• [INPUT]
>>
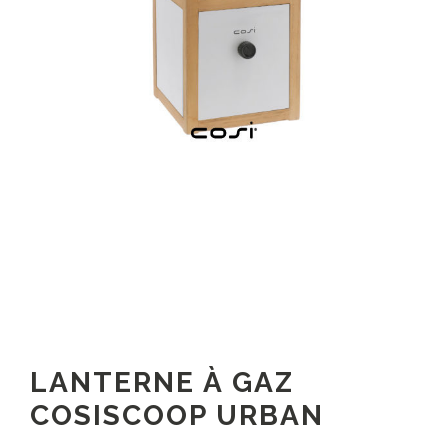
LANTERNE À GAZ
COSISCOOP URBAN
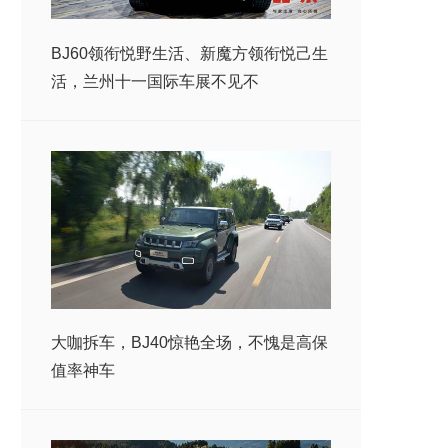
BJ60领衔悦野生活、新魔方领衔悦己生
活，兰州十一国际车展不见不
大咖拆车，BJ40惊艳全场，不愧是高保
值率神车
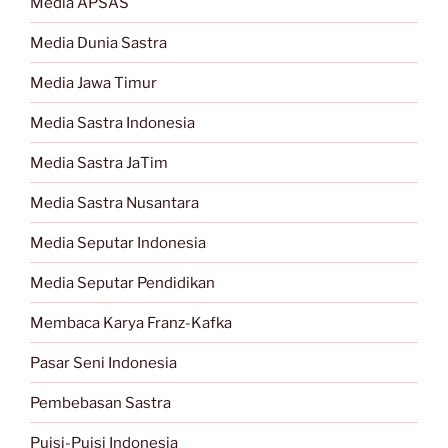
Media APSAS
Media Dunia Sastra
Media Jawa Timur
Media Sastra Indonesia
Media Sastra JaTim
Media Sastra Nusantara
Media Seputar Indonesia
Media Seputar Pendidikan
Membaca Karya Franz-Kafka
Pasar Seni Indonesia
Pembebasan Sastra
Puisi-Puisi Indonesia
<<
>>
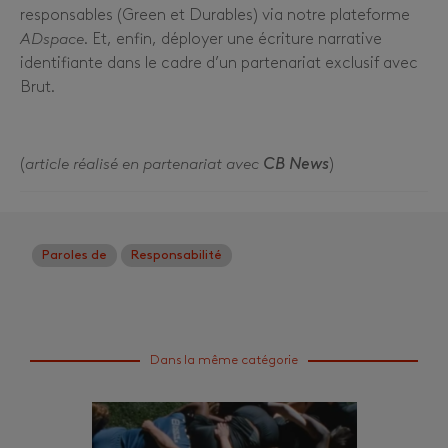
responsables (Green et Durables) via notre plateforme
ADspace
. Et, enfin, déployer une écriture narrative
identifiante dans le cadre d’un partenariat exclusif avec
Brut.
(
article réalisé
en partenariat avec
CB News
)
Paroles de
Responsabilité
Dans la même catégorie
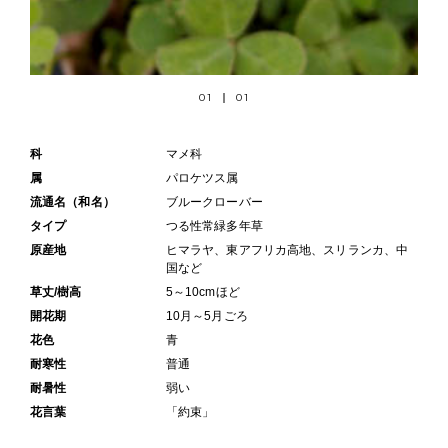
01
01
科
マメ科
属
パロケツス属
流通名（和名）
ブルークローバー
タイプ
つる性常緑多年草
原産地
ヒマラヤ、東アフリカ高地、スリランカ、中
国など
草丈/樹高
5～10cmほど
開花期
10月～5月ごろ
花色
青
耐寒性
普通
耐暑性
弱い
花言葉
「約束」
<<
• [INSTRUCTION]
Lines in the data that hold "Media" must be located and copied.

• [TASK ANSWER]
Media APSAS
Media Dunia Sastra
Media Jawa Timur
Media Sastra Indonesia
Media Sastra JaTim
Media Sastra Nusantara
Media Seputar Indonesia
Media Seputar Pendidikan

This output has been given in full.